Tornadoes, Volcanoes and Bin Laden
May 25, 2011
After rallying to the high level of our PSEi Band in 2Q11, the PSEi has retreated coincidentally right after the death of the most wanted man on the planet, Osama Bin Laden. This reminds us that unlike in previous decades, there are other factors now that affect world markets more than how they used to. With the mention of Bin Laden, National Security is one, and 9-11 is the biggest example of this. World markets in some level may have been spooked that Al Qaeda may retaliate on the death of their leader. They did so in a naval base on Pakistan. Another factor is Act of God or Force Majeure. Twisters in the US heartland, the ash-spewing Iceland volcano and the tsunami that struck Fukushima are all recent examples. The latter of course has affected the world’s third biggest economy with ripples felt in the global supply chain. Aside from economic performance, company projections and the country’s political situation, we have to watch out for these other factors also to provide our equity investments a firmer margin of safety.

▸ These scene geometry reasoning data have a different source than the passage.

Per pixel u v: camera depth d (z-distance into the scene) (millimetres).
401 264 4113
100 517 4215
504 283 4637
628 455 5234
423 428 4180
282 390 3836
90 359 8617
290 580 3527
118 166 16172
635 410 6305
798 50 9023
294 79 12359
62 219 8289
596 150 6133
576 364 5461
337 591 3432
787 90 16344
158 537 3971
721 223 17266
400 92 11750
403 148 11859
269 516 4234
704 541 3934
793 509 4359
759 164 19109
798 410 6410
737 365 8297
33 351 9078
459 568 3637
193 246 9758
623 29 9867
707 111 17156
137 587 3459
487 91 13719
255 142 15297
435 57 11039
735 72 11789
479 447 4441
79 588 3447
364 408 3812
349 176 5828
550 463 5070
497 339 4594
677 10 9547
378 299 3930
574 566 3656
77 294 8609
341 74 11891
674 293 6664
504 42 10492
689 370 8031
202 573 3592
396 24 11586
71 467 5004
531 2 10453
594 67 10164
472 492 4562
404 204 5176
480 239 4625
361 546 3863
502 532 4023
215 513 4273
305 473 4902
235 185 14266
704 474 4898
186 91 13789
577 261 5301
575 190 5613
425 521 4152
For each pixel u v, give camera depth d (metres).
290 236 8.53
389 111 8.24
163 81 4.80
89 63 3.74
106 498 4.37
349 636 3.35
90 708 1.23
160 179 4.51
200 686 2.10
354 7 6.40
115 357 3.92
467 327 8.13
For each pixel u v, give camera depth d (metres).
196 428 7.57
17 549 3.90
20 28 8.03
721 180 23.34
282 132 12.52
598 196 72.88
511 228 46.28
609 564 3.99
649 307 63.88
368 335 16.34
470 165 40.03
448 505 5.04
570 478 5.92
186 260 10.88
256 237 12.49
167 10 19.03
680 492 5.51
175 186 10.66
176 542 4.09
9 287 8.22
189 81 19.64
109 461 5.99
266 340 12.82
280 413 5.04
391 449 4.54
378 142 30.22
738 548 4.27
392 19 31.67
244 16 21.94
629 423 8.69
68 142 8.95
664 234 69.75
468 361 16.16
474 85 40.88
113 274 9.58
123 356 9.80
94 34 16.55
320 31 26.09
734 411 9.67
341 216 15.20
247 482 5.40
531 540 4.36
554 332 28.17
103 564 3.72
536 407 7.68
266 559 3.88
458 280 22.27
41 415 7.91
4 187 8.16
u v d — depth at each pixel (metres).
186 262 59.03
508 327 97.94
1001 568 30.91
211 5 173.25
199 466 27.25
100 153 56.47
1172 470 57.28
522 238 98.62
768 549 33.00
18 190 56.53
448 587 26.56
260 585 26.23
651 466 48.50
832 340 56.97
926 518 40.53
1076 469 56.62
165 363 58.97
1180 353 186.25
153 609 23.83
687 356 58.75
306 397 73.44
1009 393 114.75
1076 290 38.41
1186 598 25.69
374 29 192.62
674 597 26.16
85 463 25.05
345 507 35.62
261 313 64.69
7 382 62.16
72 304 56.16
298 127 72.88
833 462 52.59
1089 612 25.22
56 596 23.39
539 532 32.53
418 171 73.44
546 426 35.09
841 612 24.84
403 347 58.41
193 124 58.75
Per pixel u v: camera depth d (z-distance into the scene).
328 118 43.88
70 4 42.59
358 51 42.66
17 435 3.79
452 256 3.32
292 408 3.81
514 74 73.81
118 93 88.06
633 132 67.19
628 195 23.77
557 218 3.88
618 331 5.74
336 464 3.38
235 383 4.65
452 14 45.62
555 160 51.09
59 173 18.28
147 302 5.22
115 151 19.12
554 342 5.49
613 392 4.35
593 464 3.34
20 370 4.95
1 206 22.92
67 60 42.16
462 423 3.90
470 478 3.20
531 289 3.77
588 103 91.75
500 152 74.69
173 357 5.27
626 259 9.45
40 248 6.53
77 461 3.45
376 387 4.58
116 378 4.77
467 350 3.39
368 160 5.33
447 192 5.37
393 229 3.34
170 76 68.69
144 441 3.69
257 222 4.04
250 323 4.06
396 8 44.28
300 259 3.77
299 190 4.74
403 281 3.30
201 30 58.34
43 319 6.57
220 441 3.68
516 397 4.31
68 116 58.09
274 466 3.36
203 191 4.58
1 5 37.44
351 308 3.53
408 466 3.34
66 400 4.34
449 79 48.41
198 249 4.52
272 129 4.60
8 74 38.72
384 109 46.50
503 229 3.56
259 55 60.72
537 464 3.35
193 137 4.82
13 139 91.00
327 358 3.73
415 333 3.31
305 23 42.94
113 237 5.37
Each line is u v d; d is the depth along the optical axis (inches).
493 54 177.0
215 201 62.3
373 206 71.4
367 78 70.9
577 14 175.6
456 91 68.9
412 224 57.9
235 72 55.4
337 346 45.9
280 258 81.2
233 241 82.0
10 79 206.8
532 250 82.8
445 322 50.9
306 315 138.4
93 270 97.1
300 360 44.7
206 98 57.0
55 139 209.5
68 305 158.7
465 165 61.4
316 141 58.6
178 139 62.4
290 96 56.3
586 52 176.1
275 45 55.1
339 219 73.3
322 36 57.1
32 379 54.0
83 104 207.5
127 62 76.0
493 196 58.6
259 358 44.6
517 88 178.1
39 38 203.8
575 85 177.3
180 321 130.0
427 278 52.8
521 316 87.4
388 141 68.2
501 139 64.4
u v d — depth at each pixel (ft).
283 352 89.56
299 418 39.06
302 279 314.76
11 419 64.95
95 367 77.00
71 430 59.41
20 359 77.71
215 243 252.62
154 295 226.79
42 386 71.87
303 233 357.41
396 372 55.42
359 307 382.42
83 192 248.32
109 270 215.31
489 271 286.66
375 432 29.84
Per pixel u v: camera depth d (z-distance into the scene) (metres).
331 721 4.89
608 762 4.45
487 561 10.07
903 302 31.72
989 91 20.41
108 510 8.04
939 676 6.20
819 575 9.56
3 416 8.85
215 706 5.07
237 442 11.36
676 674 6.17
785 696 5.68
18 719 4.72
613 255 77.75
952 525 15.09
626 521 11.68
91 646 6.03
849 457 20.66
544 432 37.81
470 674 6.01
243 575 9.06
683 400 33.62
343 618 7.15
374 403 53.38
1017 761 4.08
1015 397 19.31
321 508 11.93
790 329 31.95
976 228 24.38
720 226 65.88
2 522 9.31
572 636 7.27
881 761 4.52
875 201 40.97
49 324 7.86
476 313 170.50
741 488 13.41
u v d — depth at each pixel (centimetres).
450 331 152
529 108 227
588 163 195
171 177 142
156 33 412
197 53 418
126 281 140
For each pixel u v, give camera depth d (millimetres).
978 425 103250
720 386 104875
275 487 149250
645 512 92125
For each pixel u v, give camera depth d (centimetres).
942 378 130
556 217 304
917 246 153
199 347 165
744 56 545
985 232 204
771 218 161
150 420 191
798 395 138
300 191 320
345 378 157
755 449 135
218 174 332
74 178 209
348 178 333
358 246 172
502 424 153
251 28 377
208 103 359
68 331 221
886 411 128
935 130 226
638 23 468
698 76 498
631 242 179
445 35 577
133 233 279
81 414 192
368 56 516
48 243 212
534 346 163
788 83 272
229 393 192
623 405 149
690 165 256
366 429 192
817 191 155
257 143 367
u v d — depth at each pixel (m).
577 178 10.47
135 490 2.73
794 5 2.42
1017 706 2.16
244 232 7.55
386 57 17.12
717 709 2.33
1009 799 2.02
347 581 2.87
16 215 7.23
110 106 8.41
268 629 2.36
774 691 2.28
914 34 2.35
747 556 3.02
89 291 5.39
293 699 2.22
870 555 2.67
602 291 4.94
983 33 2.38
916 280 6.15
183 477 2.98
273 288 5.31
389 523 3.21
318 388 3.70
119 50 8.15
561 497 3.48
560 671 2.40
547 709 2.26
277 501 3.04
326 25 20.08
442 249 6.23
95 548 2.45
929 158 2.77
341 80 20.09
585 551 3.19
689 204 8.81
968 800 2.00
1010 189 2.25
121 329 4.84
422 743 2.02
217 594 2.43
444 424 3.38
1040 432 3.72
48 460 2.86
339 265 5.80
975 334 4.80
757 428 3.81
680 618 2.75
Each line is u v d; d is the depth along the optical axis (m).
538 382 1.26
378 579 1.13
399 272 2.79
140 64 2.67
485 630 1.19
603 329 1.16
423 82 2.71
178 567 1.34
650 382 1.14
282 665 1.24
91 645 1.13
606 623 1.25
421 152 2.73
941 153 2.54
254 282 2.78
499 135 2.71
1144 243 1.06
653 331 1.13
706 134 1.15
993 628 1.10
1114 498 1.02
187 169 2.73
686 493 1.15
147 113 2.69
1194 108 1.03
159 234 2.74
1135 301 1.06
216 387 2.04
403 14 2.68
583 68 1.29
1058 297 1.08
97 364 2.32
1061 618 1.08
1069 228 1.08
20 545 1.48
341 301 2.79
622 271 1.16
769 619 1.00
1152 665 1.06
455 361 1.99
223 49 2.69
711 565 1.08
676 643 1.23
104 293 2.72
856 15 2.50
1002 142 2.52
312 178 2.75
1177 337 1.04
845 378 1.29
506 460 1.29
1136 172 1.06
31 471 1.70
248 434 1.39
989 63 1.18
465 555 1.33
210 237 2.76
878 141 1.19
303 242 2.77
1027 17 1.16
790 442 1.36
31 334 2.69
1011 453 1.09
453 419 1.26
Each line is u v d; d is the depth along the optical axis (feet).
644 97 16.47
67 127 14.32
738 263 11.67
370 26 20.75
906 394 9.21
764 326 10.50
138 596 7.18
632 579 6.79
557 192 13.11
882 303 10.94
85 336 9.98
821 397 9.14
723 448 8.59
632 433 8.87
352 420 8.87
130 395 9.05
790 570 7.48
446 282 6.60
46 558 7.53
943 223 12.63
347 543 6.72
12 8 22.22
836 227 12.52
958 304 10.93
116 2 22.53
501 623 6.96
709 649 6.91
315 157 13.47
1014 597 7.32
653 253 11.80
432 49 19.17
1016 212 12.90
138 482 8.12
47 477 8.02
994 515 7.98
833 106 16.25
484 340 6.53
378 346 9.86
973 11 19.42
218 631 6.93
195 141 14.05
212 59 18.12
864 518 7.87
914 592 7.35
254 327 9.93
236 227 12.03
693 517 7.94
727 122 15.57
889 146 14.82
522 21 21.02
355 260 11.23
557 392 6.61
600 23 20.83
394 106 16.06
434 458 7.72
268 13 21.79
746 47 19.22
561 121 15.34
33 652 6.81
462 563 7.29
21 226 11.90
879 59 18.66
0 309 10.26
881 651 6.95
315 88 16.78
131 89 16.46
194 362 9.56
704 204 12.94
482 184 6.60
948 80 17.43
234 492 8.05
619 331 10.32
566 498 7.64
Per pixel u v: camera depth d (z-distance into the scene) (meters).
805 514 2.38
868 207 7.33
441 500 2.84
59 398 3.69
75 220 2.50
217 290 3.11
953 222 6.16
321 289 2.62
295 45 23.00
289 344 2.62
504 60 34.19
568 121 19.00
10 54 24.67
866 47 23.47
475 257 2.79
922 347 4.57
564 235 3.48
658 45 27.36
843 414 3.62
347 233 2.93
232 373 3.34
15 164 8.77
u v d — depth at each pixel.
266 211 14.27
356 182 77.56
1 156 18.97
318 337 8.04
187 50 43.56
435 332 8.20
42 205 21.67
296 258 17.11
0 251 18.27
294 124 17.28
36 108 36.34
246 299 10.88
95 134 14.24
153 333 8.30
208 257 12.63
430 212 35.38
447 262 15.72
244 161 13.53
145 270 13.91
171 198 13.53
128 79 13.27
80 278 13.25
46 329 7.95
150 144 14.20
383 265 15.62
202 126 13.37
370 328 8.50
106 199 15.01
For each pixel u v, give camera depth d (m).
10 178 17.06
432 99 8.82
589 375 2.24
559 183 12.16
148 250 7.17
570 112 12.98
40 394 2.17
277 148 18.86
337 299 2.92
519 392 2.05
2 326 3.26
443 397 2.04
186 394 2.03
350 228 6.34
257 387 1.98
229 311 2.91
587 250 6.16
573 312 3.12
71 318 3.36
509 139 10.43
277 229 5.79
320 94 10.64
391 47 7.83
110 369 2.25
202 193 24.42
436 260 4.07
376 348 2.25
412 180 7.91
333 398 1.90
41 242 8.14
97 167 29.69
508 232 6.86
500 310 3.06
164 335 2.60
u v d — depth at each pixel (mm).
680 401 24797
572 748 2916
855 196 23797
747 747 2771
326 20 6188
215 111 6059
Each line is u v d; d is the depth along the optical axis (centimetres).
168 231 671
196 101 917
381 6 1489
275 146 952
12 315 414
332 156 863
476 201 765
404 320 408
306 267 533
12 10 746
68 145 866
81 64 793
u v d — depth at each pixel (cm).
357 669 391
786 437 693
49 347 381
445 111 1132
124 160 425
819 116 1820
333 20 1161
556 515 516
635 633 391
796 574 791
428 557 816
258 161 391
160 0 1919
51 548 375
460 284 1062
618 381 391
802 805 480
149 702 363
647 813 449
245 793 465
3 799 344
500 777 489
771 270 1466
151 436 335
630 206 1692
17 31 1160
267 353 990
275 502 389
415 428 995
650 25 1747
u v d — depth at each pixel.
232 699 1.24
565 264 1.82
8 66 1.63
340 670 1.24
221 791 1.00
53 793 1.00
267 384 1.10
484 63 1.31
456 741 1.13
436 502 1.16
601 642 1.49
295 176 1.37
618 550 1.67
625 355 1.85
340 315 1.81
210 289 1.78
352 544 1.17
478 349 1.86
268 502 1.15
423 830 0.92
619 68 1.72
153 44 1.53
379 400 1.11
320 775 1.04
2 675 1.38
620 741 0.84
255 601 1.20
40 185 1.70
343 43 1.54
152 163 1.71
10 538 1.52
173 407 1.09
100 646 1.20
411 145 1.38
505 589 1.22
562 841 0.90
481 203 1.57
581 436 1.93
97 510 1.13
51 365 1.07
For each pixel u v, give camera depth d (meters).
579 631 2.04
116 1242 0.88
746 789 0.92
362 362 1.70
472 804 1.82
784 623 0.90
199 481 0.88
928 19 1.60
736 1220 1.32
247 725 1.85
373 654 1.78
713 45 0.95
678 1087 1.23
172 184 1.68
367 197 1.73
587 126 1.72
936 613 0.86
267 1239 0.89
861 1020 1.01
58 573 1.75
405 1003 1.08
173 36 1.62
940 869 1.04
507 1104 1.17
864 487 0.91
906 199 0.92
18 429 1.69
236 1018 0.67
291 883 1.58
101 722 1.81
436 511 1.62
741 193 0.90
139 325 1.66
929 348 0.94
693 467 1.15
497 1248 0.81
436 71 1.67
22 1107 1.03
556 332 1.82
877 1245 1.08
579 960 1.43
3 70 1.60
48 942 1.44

In our global monitor of 18 developed and emerging markets, the PSEi is currently the sixth least favorable market to invest in. It is expensive and risky especially with the rise of the ten-year T-note to 6.50% in April from 6.13%. Russia, UK, France, South Korea, Germany and Hong Kong are the top five equity markets in terms of value and margin of safety. Brazil has become a little expensive and risky, and Japan is still coping with the aftermath of the tsunami that struck it. So what do we do now? Looking at the PSEi in a local level, it is at the high end of our PSEi Band indicating a Hold or Sell (if need be). Our investment methodology actually does not promote Selling equities but Accumulating them at bargain levels. Selling is an exercise in cases when funds are highly needed. In this period, it is better to hold on our positions and get the liquid part of our funds ready for future buying opportunities. Our investment methodology also recommends keeping 30% of investible funds as cash for attractive buying opportunities that may arise. So what do we buy? Bargain stocks, of course, but let us be reminded of sectors’ 1Q11 performance for firmer investor confidence.
Banks – hounded by lower trading opportunities. UBP has the most hit here with the rest like CHIB and SECB giving early advise that the performance in 2010 cannot be replicated this year. We still like UBP especially its efforts in keeping cost of funds down and RCB, CHIB, SECB and PNB in that order. Loan growth in the whole banking sector is also double-digits in the first two months of 2011.
Food and Beverages – hounded by higher raw material costs. They’re mostly down in 1Q11/1H11. AMC, URC, RFM have big hits. JFC has a hit but not as much as the first three. SMB, PF and GSMI, however, are not that affected. GSMI enjoys lower molasses costs, while PF and SMB must have exercised price hikes earlier. We still like RFM, SMC and AMC. Food and beverage stocks this year though should be accumulated at lower levels.
Power and Utilities – hounded by higher coal costs and the drop in WESM prices. AP is affected with higher coal costs arising from the drop in world supply due to the floods that covered Australian coal mines. AP’s earnings are also “normal” this year as WESM prices and national power supply have stabilized. MWC had a tariff adjustment and MER will get its own in July. MER, however, may have decreasing MAPs (Maximum Allowable Prices) in 2012 onwards. EDC is still rehabilitating its main power assets and FGEN has a golden opportunity of acquiring 100% of its main power assets. We like MWC, SPC and FGEN. FGEN is probably the star performer in 1H11 from the stocks we promote.
Property – Strong Sales. Part admirable, part mind-boggling but sales take-up are up and up from FLI to ALI. OFW sales and property as an investment haven are probably the main reasons for this. IFRIC 15, however, is coming. ‘better know which are less-affected and ready for the completed-contracts method of booking real estate sales. To save you time and in the order of being less-affected, they are SMPH, FLI, VLL, RLC, ALI, CHI, SMDC, ETON, HP and MEG. We like VLL, FLI, CHI, RLC, AC (in place of ALI) and ETON. For MEG, we’re pretty concerned about its IFRIC 15 issue. For a vertical developer, we’re pretty amazed of SMDC’s growth. Even with IFRIC 15, it runs well up to 2016.
Telecoms – We don’t like this. Check out our article below on PLDT acquiring Sun Cellular
Broadcasting – We like this sector because it has defensive properties like Power and is a less-cyclical business rain or shine. GMA7 and ABS are Strong Buys. GMA7, however, has more value and is the better investment over ABS. The former is more efficient, already has proven pricing power and has residual value. Its fair value is PHP15.13 per share, and it gives hefty cash dividends.
Other Stocks we like are PHN (strong balance sheet and affiliate TA has a rights offer), FPH (a recipient of the EDC rehab and FGEN golden opportunity) and COAT (BIG value). Meanwhile, ICT may encounter weaker TEU throughput globally triggered by the Japan tsunami, and CEB is pretty expensive though its financial performance is quite favorable.